PORTLAND (AP) — A new state audit says Oregon is failing to make sure vulnerable children and families are receiving needed mental health care through the Oregon Health Plan, even as taxpayers give millions of dollars in performance bonuses to health care administration companies.

Despite the importance of mental health services, auditors in the report released this week say state health leaders failed for 10 years — under both Gov. Kate Brown and Gov. John Kitzhaber — to set a consistent plan or vision for providing these services, resulting in “system disarray.”

The auditors examined how the state is serving all children and families on Oregon’s version of the Medicaid program, and also looked specifically at the experiences of children in foster care, The Oregonian/OregonLive reported.

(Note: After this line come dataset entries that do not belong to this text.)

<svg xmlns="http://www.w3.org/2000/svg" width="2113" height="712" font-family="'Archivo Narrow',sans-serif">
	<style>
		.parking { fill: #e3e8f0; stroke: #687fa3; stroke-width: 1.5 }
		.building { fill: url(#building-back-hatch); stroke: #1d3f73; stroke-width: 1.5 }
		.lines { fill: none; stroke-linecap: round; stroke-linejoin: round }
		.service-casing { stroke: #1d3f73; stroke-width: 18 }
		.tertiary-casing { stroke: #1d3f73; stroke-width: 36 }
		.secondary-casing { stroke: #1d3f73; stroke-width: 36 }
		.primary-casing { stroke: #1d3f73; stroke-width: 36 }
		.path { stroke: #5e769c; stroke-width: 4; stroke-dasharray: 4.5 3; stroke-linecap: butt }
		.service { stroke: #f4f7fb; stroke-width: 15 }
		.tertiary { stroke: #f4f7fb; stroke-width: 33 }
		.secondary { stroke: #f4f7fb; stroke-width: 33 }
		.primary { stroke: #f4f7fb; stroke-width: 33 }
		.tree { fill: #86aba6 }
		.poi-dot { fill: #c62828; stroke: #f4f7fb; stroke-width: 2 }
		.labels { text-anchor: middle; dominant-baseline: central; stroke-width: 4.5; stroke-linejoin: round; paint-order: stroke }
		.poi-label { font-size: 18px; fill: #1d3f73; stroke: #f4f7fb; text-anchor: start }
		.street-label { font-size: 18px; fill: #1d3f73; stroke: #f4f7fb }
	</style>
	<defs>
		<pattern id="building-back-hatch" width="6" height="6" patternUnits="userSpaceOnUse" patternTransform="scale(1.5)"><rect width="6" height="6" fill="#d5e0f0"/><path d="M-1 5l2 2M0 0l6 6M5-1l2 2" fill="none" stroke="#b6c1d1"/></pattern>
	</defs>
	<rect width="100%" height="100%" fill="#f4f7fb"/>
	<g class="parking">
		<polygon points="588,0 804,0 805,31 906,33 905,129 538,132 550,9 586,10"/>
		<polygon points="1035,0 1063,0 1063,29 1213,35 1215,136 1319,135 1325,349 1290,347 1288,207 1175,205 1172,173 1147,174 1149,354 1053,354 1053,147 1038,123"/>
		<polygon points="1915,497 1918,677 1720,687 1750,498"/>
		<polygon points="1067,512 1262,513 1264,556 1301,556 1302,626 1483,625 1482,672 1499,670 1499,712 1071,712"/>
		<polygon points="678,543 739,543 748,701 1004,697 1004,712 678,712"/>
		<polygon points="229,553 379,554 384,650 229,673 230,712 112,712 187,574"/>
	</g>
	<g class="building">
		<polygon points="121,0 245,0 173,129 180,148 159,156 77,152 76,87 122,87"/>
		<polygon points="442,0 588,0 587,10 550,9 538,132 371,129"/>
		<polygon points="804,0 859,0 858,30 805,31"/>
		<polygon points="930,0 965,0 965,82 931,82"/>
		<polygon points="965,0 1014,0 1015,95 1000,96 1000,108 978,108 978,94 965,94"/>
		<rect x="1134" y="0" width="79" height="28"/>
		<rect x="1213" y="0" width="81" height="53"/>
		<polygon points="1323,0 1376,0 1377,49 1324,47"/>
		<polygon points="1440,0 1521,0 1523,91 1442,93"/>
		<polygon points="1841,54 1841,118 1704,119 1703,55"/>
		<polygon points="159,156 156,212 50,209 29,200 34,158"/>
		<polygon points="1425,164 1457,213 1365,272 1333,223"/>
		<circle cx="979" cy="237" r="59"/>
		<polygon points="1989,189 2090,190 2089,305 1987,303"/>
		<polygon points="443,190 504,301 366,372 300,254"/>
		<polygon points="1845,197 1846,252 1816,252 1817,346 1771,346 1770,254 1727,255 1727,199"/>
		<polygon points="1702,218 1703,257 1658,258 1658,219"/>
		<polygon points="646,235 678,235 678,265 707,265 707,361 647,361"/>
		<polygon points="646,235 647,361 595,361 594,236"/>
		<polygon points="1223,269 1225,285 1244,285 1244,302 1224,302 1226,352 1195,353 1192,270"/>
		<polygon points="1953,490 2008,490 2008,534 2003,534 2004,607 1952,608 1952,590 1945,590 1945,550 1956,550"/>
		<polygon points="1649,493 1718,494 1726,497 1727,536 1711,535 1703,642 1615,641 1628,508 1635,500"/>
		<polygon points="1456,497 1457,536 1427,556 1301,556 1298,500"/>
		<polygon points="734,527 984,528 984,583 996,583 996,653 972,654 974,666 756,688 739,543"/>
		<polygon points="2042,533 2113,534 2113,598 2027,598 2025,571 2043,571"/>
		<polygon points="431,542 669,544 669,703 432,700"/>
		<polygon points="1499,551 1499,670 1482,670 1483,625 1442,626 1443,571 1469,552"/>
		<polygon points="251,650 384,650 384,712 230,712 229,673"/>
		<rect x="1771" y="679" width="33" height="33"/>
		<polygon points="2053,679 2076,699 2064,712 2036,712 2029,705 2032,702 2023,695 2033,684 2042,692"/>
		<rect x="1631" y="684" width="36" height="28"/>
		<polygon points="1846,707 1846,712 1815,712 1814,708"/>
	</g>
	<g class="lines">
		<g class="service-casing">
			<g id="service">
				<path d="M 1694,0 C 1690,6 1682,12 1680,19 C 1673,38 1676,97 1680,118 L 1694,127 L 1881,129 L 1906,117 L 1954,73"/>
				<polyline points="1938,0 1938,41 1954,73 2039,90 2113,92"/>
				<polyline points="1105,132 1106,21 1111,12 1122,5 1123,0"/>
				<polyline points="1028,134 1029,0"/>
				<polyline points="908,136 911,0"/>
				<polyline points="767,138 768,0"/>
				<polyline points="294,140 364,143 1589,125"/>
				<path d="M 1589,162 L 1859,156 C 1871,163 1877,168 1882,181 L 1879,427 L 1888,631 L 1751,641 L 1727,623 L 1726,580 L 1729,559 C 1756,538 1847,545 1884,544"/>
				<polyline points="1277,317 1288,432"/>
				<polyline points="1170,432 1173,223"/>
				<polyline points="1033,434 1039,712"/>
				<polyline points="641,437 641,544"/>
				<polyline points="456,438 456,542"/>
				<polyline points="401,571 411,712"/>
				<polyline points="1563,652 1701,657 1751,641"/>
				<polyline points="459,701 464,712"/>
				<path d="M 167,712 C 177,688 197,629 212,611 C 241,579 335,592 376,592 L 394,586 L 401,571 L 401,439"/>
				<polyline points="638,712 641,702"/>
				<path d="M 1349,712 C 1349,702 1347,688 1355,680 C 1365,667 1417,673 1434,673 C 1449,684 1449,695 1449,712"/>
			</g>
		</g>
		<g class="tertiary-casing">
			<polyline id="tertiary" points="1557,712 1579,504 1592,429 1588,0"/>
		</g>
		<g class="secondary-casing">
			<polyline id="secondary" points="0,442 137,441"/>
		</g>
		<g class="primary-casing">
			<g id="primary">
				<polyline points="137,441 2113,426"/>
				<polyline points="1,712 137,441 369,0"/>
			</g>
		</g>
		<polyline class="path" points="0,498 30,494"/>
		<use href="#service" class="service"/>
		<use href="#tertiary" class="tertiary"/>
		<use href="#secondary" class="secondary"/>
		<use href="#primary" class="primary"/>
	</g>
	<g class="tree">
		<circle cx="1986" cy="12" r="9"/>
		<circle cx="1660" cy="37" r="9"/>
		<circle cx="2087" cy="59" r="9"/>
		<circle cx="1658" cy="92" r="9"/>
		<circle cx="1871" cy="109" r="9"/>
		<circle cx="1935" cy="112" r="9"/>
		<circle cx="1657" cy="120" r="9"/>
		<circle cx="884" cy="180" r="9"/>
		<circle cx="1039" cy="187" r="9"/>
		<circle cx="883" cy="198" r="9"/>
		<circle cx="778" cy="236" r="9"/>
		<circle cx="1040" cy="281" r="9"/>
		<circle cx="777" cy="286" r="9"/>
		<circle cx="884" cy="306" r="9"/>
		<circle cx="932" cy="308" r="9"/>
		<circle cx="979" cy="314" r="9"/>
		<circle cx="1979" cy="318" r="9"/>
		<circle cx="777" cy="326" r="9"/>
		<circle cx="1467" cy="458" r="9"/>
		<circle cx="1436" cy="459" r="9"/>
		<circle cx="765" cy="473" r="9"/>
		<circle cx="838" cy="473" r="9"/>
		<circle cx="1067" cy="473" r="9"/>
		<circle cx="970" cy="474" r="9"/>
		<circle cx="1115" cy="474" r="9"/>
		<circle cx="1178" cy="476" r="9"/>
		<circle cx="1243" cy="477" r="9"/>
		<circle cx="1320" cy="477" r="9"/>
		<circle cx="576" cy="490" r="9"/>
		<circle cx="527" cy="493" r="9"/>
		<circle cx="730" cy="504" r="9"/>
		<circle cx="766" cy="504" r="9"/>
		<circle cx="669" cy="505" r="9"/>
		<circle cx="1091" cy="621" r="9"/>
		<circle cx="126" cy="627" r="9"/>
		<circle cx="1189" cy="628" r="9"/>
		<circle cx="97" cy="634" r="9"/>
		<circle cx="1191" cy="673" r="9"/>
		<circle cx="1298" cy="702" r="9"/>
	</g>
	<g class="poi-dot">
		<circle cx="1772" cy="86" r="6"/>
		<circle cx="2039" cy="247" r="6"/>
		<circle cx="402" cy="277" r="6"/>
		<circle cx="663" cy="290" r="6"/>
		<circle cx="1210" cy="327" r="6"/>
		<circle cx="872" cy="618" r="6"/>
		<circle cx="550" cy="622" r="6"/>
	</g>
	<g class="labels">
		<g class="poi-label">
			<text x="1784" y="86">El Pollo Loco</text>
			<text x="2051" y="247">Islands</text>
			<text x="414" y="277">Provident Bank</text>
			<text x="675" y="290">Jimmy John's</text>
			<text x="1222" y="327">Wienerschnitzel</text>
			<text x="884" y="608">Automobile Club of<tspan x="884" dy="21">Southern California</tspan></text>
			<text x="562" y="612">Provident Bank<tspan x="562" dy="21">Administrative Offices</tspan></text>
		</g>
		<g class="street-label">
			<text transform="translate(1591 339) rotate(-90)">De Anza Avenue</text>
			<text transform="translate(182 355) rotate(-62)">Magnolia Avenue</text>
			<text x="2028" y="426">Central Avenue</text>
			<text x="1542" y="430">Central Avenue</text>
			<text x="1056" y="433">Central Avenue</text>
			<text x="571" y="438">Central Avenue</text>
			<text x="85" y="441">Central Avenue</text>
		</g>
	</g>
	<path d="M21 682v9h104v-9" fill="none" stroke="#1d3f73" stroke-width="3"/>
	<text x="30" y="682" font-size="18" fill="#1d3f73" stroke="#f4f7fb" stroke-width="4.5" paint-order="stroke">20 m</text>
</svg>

Oregon child welfare officials have in recent years said they were forced to temporarily house children in state care at government offices, hotels and institutional settings such as converted juvenile jails, largely because many children had behavior health needs beyond what most foster parents could handle. Advocates for children say improved mental health care and other services could allow more children to return home sooner or live in a more homelike setting with foster parents.

Auditors described how one 9-year-old boy stayed in a hotel for over 100 days while waiting for recommended intensive mental health services.

He was “treated in the emergency department several times, and did not have regular access to needed services and supports,” auditors wrote. Due to a variety of delays, the boy never received residential care that a child psychiatrist said he needed.